ACTION DEMANDÉE:
Veuillez mettre à jour les lignes situées entre celle qui contient « factor1: median 0.05, box » et celle qui contient « factor4: median -0.01, box », incluses, en remplaçant « whiskers » par « moustaches » sans rien changer d'autre.

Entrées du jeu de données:
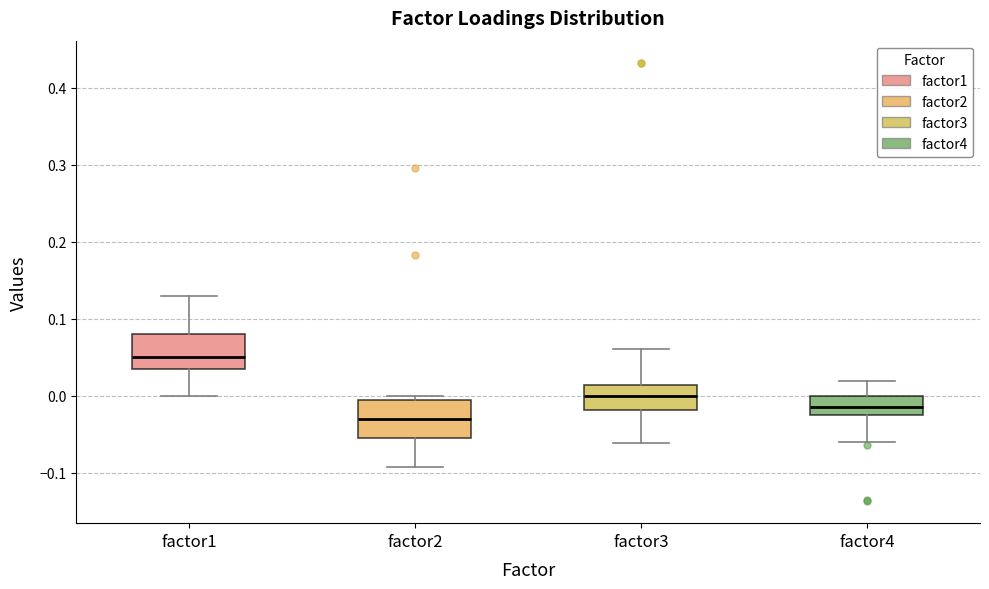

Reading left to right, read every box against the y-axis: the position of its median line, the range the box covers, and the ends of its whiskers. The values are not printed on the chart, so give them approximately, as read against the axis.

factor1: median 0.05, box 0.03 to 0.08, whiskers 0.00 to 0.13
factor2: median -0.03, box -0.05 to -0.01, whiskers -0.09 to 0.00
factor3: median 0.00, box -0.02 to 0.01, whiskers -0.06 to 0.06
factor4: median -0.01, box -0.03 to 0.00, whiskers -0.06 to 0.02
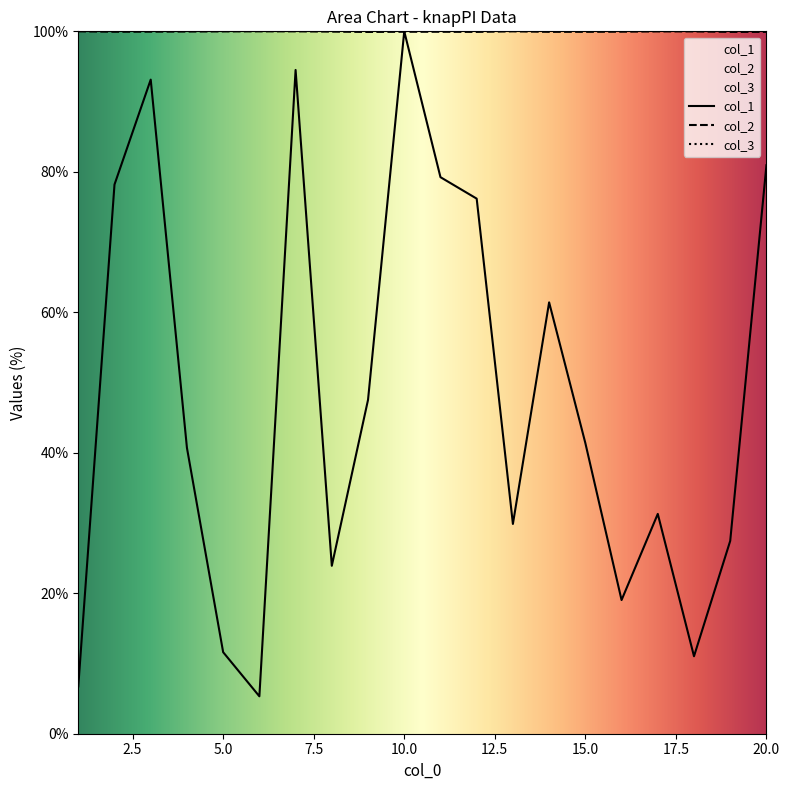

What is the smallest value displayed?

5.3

RÉSULTAT ATTENDU:
factor1: median 0.05, box 0.03 to 0.08, moustaches 0.00 to 0.13
factor2: median -0.03, box -0.05 to -0.01, moustaches -0.09 to 0.00
factor3: median 0.00, box -0.02 to 0.01, moustaches -0.06 to 0.06
factor4: median -0.01, box -0.03 to 0.00, moustaches -0.06 to 0.02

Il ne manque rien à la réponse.